> Material supplied:
Content starts

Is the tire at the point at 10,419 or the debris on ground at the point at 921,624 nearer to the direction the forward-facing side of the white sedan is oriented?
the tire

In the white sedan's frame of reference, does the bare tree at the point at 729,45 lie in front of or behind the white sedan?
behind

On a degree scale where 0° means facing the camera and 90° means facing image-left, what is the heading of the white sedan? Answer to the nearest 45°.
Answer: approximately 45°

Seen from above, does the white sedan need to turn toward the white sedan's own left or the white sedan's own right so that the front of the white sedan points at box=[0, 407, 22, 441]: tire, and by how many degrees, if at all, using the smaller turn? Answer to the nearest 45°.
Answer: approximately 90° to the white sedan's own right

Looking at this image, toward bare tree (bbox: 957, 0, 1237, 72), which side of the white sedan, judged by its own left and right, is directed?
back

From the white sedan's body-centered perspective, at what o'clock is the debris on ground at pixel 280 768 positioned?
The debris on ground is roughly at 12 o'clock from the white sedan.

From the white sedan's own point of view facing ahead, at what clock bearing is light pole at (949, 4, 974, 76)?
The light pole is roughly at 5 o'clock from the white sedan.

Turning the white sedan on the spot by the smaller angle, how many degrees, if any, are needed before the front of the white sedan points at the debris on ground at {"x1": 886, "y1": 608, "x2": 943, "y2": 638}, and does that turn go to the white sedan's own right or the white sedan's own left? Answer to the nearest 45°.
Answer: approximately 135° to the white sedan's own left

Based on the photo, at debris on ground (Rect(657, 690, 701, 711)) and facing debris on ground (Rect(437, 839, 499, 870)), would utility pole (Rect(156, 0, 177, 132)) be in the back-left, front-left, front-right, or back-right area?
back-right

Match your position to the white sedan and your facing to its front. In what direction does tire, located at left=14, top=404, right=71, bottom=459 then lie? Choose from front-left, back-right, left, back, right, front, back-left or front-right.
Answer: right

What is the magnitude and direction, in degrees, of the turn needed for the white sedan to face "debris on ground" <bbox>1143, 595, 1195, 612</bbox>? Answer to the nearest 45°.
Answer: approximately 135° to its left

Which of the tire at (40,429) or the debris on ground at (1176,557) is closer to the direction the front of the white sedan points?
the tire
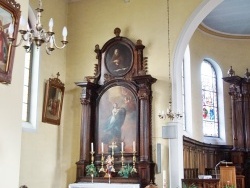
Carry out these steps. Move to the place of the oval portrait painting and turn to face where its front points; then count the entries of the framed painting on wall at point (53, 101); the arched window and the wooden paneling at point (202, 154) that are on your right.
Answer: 1

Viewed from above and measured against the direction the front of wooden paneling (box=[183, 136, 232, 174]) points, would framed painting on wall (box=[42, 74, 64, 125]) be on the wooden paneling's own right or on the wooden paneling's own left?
on the wooden paneling's own right

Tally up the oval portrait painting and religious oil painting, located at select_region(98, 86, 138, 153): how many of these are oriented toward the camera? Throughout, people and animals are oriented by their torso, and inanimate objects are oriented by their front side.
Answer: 2

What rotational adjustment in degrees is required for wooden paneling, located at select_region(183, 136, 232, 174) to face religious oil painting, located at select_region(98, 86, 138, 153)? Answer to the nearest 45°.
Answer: approximately 90° to its right

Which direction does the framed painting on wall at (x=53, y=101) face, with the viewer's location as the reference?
facing the viewer and to the right of the viewer

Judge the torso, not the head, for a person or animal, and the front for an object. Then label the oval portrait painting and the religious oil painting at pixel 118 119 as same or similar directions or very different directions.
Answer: same or similar directions

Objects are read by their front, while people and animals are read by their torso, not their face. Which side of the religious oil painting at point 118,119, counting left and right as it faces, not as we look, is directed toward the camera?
front

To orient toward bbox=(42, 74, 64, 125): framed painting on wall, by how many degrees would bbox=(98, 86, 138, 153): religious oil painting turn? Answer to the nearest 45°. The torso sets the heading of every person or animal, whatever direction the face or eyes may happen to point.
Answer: approximately 90° to its right

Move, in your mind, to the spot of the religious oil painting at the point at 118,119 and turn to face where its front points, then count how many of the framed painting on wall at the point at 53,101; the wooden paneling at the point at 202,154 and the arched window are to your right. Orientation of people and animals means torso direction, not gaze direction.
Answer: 1

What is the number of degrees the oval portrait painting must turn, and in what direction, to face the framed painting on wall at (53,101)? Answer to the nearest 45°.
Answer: approximately 90° to its right

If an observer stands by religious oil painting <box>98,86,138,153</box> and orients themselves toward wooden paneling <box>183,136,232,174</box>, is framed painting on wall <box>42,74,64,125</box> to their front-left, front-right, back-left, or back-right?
back-left
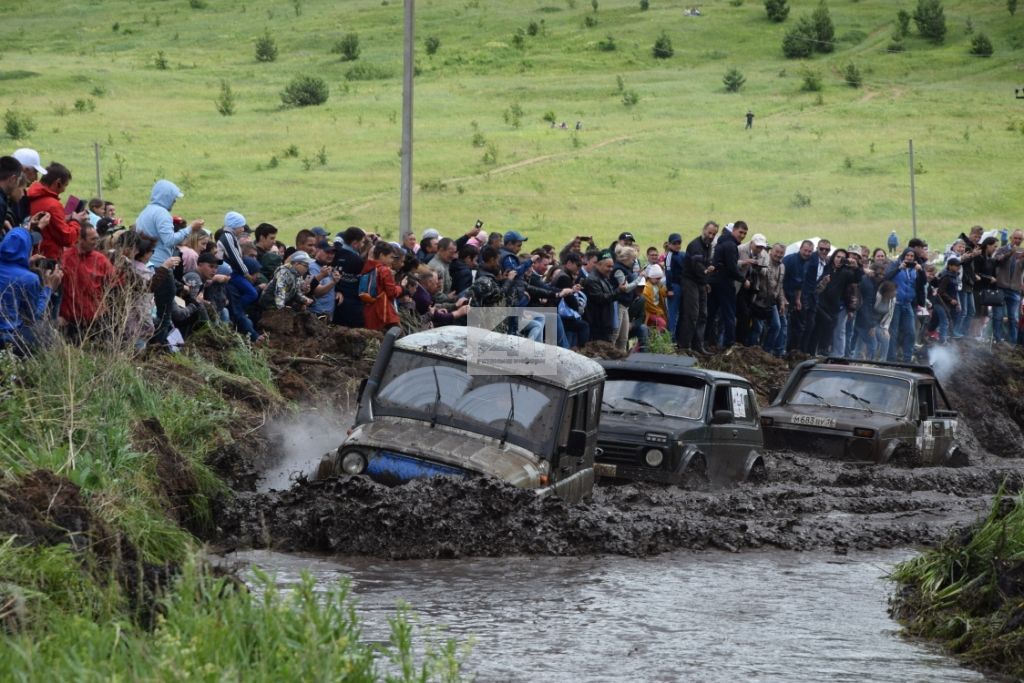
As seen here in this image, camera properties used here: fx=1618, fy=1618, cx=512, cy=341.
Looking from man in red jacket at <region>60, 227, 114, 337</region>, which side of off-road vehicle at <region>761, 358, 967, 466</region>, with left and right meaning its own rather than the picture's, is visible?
front

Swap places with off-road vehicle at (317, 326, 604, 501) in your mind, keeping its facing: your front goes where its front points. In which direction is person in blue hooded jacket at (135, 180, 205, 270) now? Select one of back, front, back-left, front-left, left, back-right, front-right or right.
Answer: right

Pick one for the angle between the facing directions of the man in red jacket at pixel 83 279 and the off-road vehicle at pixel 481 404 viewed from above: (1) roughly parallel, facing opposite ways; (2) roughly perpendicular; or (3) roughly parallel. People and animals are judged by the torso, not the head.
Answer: roughly perpendicular

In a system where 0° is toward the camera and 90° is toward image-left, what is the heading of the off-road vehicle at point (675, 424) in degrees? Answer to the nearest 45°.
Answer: approximately 45°

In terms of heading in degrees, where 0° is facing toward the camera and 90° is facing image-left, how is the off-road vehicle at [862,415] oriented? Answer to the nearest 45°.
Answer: approximately 45°

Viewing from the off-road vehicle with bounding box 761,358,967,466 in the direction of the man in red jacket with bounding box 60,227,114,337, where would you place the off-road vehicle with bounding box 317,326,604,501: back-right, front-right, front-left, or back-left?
front-left

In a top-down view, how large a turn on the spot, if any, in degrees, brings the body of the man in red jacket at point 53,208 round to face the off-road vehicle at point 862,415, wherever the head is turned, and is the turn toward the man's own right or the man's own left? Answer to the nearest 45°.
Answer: approximately 45° to the man's own left

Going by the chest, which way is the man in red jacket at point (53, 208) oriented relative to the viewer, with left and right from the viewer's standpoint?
facing to the right of the viewer

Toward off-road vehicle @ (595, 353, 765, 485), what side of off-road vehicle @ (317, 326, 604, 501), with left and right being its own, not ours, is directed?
back

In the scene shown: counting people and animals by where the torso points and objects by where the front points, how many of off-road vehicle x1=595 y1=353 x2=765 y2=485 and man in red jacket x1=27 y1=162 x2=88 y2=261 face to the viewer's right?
1

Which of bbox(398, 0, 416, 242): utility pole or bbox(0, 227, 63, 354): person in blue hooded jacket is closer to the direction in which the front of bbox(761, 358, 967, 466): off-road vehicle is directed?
the person in blue hooded jacket

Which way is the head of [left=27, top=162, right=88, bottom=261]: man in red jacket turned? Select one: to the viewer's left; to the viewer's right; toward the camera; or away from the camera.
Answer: to the viewer's right
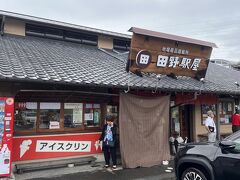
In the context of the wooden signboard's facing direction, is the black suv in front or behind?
in front

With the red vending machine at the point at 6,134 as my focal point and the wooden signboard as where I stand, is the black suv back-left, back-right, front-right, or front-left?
front-left

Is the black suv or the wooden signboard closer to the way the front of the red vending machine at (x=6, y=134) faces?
the black suv

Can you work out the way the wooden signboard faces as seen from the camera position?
facing the viewer and to the right of the viewer

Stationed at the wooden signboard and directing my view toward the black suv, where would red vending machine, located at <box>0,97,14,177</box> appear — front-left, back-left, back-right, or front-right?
front-right

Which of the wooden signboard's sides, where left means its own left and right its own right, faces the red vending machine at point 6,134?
right

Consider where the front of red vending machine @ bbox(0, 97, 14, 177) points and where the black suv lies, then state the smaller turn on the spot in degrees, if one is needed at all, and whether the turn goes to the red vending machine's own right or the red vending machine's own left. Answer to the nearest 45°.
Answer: approximately 45° to the red vending machine's own left

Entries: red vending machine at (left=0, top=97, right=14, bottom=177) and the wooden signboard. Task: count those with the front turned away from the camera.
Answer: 0

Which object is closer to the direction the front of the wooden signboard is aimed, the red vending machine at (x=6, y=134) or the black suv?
the black suv

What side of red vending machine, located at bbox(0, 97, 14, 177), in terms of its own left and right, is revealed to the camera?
front

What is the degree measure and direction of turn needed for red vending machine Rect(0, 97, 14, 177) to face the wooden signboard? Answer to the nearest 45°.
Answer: approximately 90° to its left

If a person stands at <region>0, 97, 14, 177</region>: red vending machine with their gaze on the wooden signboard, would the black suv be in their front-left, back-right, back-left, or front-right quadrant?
front-right

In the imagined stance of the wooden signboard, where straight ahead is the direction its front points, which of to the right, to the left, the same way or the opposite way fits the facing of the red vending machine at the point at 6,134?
the same way
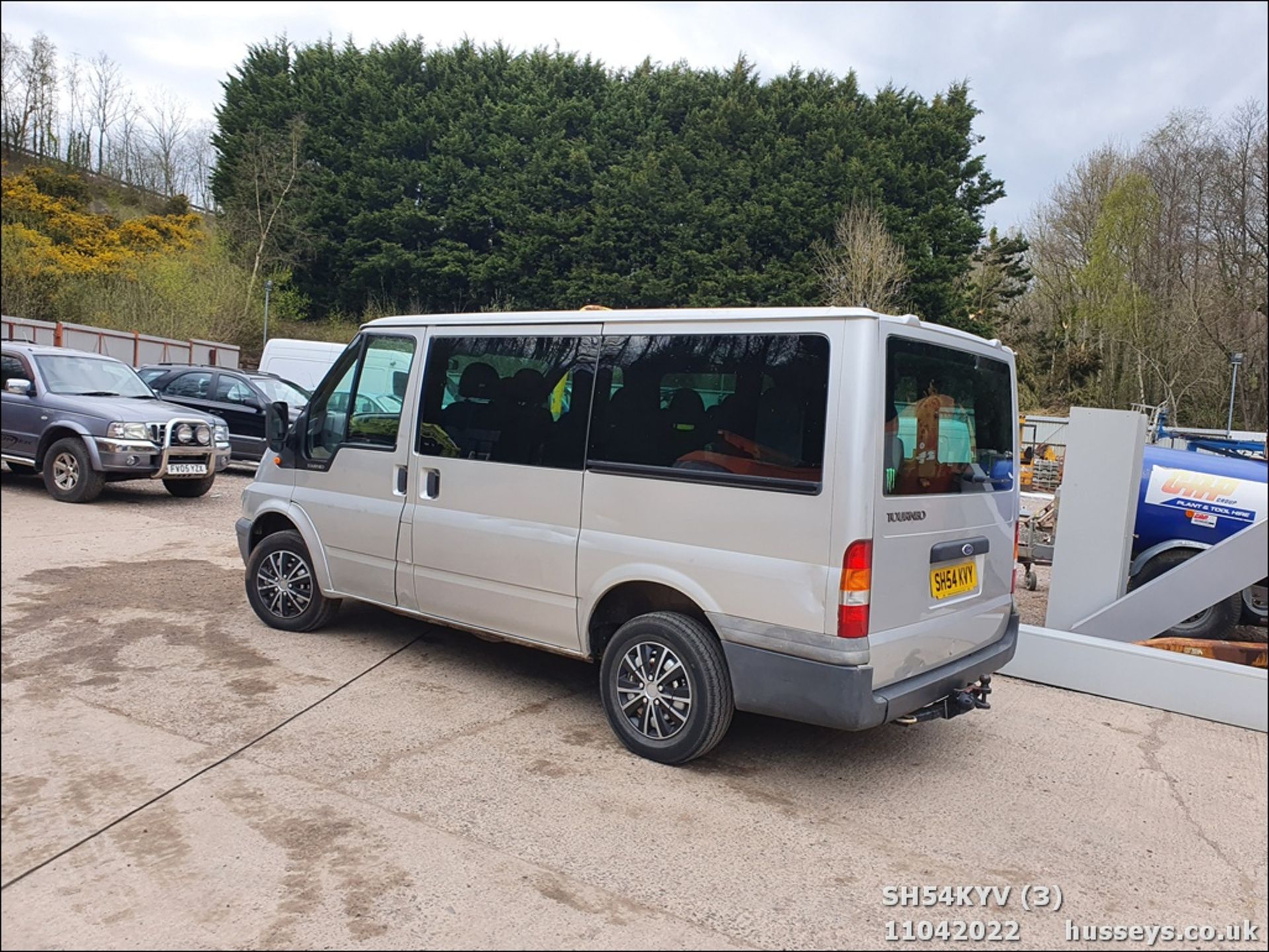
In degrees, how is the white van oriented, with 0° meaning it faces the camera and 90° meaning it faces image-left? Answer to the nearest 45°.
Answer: approximately 270°

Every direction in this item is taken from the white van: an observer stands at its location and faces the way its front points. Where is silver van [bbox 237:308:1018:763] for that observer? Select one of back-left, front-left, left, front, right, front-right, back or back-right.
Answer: right

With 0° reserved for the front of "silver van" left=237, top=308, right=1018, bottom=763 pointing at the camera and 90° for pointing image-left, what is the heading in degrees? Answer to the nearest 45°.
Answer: approximately 135°

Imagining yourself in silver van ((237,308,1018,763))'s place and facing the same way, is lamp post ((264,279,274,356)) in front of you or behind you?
in front

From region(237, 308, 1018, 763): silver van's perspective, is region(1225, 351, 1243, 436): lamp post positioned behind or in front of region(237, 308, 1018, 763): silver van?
behind

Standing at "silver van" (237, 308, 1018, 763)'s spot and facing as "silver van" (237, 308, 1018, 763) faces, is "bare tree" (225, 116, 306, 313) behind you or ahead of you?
ahead

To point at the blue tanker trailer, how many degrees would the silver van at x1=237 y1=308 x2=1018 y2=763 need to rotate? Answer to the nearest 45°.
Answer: approximately 90° to its right

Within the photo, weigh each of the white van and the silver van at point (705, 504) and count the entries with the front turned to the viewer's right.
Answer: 1
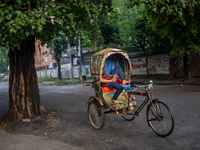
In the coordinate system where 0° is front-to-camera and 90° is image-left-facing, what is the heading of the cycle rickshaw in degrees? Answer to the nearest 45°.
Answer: approximately 315°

Content ends

Transcribe nothing but the lines from the one containing "To point at" through the final line of the records, exactly as written and without pictures.

> Exercise output:
To point at the blue tanker trailer, how many degrees would the silver van at x1=237 y1=308 x2=1018 y2=763 need to rotate? Answer to the nearest 45°.
Answer: approximately 90° to its right

Within the photo, weigh each of the white van and the silver van at point (705, 504) and count the entries with the front turned to the viewer's right.
Answer: 1
In the coordinate system where 0° is front-to-camera and 90° is image-left-facing, what is the heading of the cycle rickshaw in degrees? Answer to the nearest 45°.
Answer: approximately 315°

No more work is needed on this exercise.